◆ Task instructions
Please give the lines from the one containing "SetUpdatedAt sets UpdatedAt" through the end of the lines, inclusive, replacing "given value" with "the supplied value" and keeping everything else the same.

BEGIN Exercise material

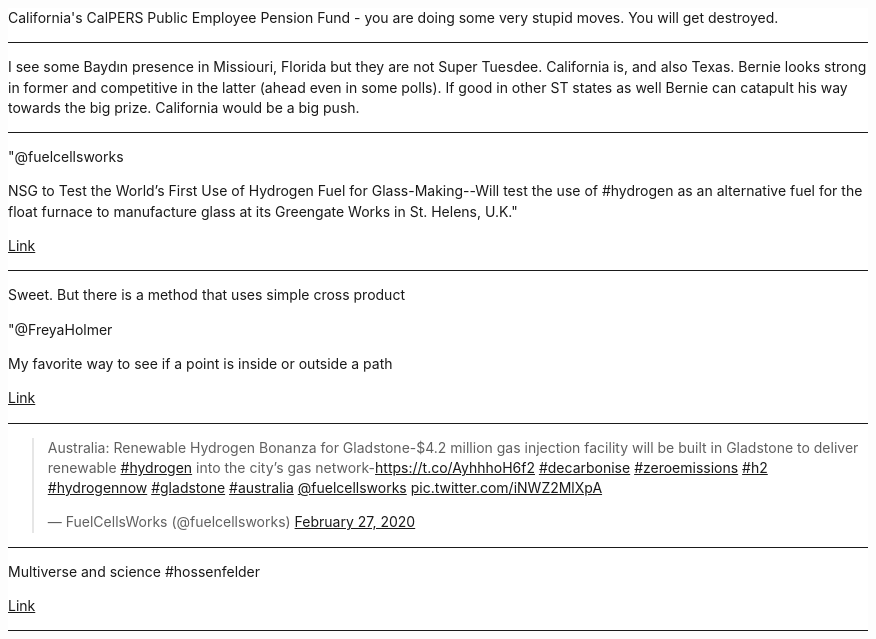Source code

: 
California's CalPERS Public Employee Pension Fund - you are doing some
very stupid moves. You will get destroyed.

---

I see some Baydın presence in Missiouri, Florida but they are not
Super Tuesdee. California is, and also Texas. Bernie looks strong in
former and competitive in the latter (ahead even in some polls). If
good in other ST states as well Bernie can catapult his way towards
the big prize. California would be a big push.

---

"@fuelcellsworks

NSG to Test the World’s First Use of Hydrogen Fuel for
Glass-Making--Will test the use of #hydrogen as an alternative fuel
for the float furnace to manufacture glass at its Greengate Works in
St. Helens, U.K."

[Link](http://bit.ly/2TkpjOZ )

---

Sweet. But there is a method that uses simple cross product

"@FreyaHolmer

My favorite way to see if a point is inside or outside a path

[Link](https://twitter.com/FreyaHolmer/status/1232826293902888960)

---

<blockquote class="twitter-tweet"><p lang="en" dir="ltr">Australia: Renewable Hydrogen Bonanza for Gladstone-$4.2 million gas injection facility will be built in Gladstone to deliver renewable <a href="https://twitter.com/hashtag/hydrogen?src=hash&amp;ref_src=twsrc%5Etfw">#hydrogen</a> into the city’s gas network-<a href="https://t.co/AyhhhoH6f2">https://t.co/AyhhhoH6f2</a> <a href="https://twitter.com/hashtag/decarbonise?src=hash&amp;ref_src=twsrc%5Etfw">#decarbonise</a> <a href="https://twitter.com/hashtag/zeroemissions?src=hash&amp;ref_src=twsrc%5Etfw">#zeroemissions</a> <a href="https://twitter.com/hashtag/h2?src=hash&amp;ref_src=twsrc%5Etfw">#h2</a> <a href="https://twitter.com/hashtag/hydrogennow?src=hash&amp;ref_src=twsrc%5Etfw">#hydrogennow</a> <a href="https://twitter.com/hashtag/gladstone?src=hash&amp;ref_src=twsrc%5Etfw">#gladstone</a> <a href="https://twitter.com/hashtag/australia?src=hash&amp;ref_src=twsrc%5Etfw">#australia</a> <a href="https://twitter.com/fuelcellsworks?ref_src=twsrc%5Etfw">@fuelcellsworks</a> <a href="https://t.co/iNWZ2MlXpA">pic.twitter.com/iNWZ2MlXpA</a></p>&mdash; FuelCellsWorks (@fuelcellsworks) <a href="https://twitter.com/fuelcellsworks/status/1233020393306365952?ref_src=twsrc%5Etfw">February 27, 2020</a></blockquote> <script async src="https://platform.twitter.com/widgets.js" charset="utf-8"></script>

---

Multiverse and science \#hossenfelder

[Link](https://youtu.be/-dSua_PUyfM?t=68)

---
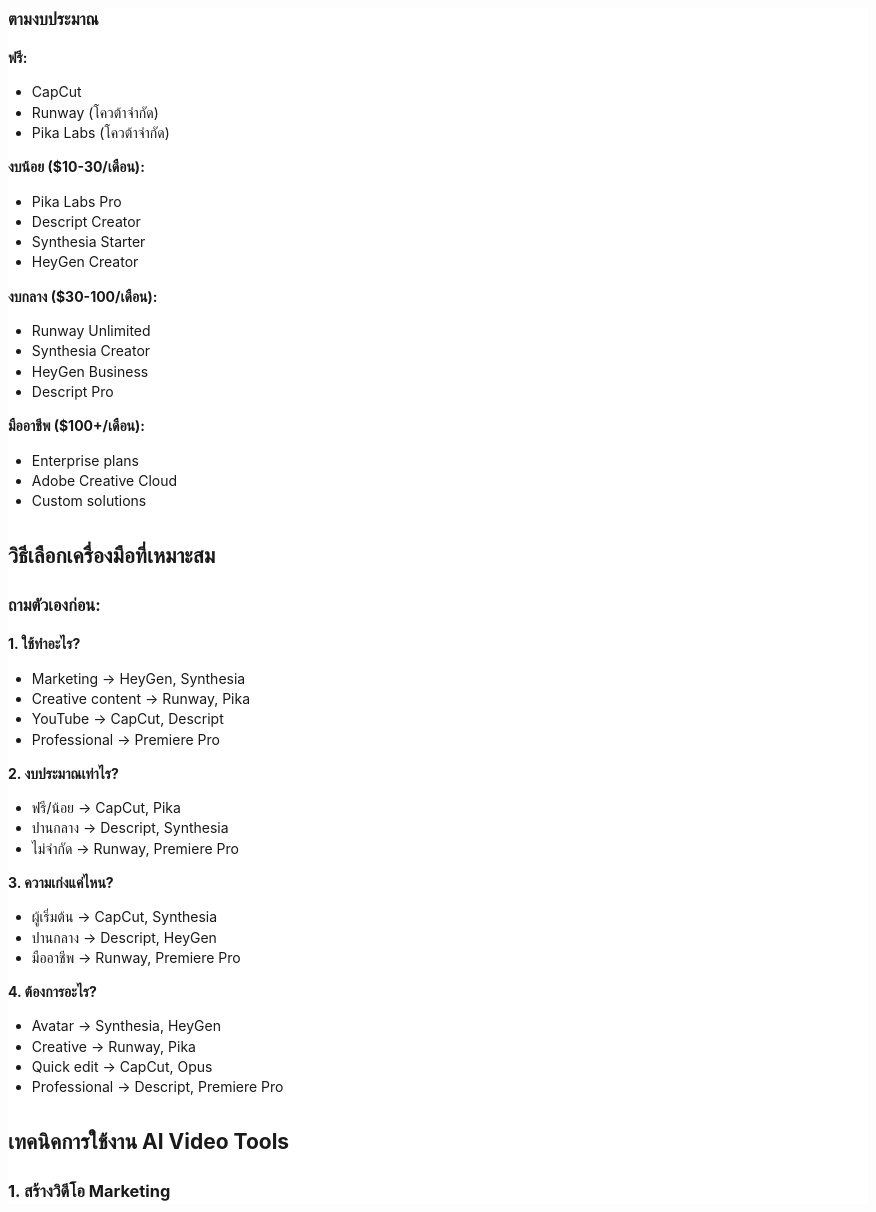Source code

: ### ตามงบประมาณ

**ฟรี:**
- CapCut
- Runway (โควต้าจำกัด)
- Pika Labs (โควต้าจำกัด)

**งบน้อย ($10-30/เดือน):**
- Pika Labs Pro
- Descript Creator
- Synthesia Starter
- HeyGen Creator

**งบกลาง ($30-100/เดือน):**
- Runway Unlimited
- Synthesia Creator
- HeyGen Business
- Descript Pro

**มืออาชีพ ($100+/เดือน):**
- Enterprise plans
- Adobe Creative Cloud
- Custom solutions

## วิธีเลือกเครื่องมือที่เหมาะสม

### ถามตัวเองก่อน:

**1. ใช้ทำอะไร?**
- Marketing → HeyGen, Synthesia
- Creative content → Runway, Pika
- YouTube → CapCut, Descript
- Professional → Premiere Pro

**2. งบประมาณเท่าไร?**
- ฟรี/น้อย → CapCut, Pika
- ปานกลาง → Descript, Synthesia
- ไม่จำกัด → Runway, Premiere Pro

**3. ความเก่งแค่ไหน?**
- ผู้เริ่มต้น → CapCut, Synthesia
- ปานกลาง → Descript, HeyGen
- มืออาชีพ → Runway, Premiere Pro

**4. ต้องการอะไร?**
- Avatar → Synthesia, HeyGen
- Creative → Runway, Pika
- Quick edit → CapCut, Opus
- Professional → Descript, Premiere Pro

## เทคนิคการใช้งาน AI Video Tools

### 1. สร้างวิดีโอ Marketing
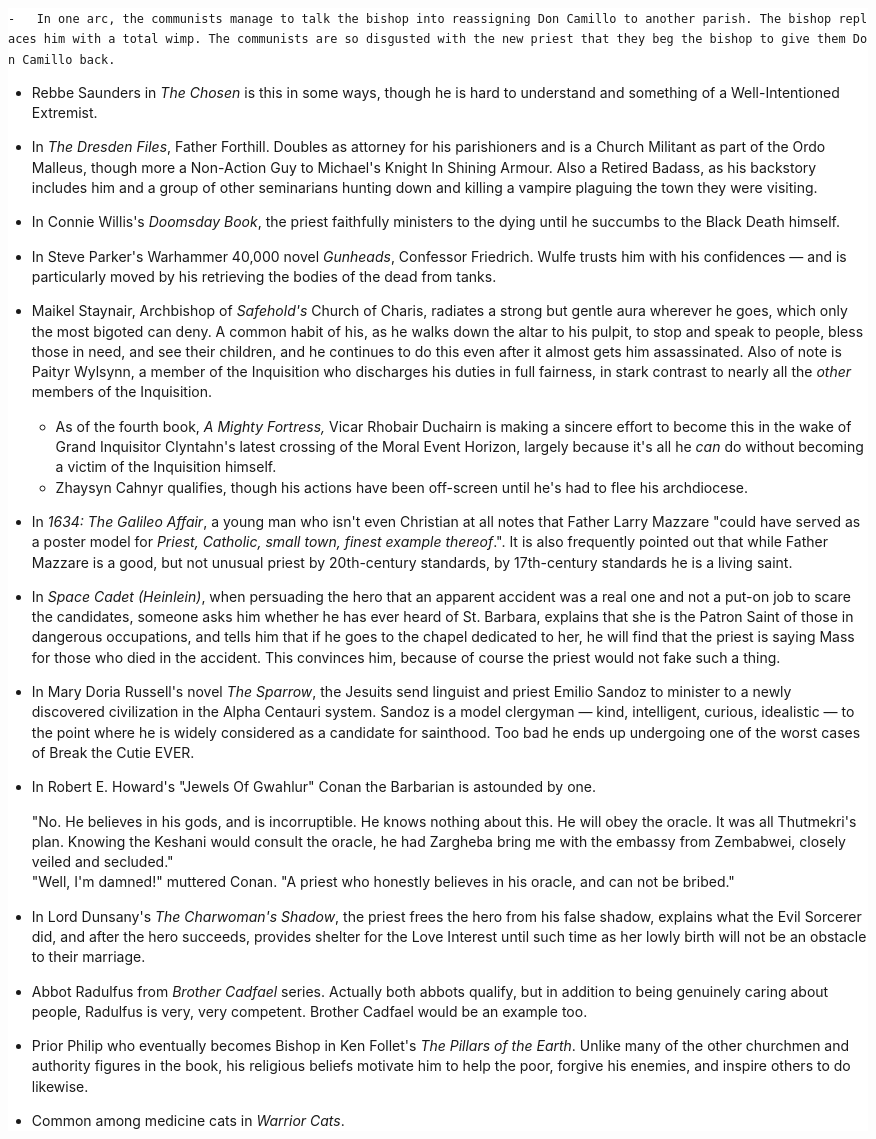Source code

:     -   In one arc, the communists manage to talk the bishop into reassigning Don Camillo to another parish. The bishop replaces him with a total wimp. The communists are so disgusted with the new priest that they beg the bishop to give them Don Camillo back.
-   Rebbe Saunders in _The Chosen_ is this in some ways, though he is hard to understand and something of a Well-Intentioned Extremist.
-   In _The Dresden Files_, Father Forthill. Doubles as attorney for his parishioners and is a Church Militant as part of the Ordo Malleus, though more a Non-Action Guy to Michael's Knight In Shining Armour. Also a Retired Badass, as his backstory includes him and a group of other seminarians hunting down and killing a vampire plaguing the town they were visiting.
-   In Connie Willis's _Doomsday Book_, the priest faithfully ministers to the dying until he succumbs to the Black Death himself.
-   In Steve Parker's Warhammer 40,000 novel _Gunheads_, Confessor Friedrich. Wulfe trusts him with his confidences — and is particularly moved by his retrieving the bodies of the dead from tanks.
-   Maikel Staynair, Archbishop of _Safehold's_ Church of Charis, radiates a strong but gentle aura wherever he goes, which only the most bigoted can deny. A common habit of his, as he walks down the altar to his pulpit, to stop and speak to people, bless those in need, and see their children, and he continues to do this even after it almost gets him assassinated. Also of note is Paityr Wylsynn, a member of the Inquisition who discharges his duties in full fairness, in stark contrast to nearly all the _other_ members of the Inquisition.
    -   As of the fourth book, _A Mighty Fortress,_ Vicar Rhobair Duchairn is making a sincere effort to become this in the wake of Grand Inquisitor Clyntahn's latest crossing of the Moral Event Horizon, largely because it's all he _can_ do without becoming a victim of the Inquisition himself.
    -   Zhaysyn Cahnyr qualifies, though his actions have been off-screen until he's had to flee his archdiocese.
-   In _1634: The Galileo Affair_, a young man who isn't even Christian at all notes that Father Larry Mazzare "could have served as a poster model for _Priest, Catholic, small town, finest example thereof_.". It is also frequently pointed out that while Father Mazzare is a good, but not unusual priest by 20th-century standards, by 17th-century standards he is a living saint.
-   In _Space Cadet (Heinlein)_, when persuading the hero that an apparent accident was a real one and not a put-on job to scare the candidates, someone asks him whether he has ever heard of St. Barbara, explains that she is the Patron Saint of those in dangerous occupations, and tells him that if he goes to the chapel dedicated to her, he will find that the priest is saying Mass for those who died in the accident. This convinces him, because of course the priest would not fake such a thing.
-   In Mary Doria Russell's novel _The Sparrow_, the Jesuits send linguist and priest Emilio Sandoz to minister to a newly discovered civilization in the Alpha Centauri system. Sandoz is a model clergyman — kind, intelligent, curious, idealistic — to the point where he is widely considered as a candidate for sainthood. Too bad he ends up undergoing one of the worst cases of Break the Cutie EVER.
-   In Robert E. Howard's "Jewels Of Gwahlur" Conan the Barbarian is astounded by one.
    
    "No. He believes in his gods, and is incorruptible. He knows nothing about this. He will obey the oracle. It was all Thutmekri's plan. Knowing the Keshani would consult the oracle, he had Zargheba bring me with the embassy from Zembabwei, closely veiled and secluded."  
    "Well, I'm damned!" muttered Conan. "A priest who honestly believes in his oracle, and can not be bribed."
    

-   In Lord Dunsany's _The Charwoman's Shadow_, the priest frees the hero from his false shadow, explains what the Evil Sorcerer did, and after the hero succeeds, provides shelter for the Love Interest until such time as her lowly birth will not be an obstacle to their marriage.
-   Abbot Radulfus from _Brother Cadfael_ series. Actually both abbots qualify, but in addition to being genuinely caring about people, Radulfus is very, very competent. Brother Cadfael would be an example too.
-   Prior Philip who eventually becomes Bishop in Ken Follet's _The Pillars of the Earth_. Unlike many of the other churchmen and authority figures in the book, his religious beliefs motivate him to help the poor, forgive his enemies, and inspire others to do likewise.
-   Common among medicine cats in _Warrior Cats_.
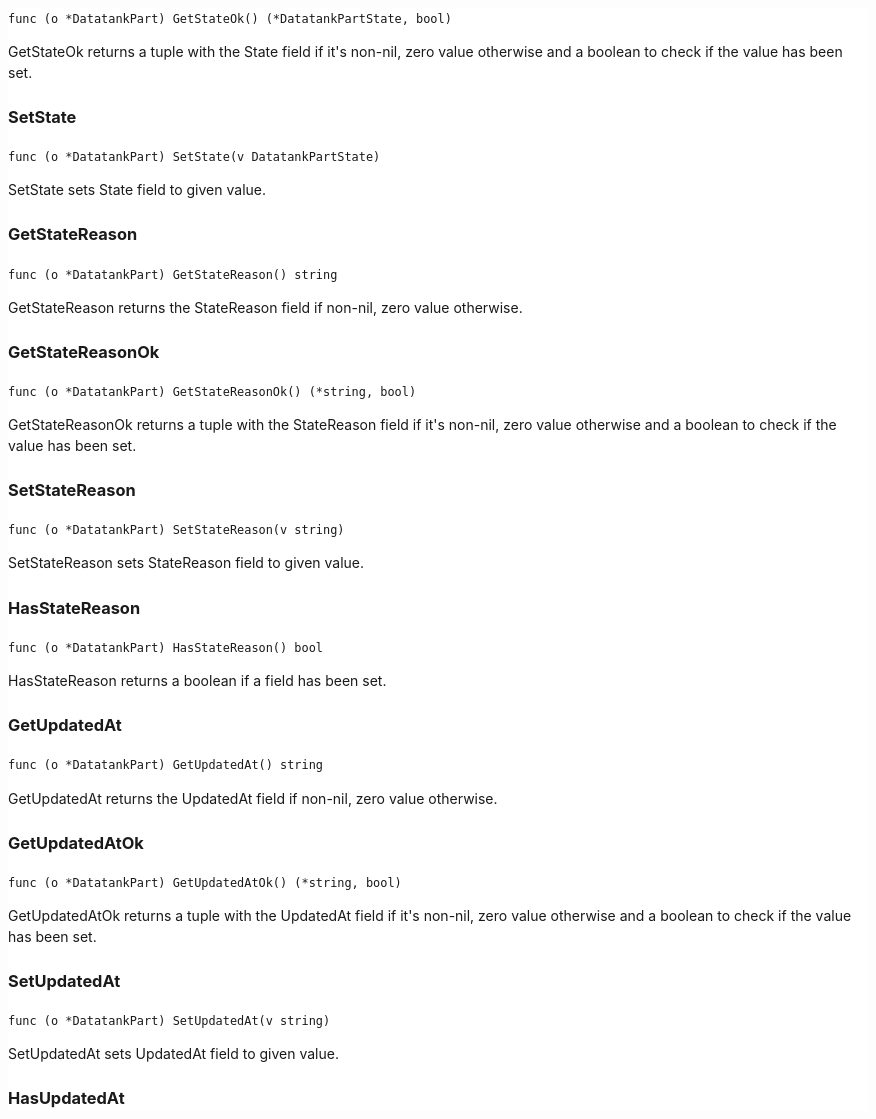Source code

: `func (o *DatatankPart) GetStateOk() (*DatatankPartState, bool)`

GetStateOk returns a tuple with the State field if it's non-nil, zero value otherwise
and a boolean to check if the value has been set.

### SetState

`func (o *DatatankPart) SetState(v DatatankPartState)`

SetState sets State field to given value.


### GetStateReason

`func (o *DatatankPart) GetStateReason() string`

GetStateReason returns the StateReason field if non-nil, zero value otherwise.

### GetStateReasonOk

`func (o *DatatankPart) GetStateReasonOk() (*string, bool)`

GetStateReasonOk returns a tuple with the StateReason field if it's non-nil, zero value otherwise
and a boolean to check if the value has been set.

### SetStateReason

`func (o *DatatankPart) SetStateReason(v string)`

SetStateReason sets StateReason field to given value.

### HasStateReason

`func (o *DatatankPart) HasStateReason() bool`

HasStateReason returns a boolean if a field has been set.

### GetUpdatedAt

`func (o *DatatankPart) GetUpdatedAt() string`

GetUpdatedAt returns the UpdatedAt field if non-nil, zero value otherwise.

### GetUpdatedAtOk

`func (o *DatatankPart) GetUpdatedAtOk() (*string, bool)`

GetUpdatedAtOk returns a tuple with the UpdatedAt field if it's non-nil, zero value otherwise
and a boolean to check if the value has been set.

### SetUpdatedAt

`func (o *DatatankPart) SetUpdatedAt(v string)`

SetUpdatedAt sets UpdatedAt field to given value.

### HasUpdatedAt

END Exercise material

◆ Your solution
SetUpdatedAt sets UpdatedAt field to the supplied value.

### HasUpdatedAt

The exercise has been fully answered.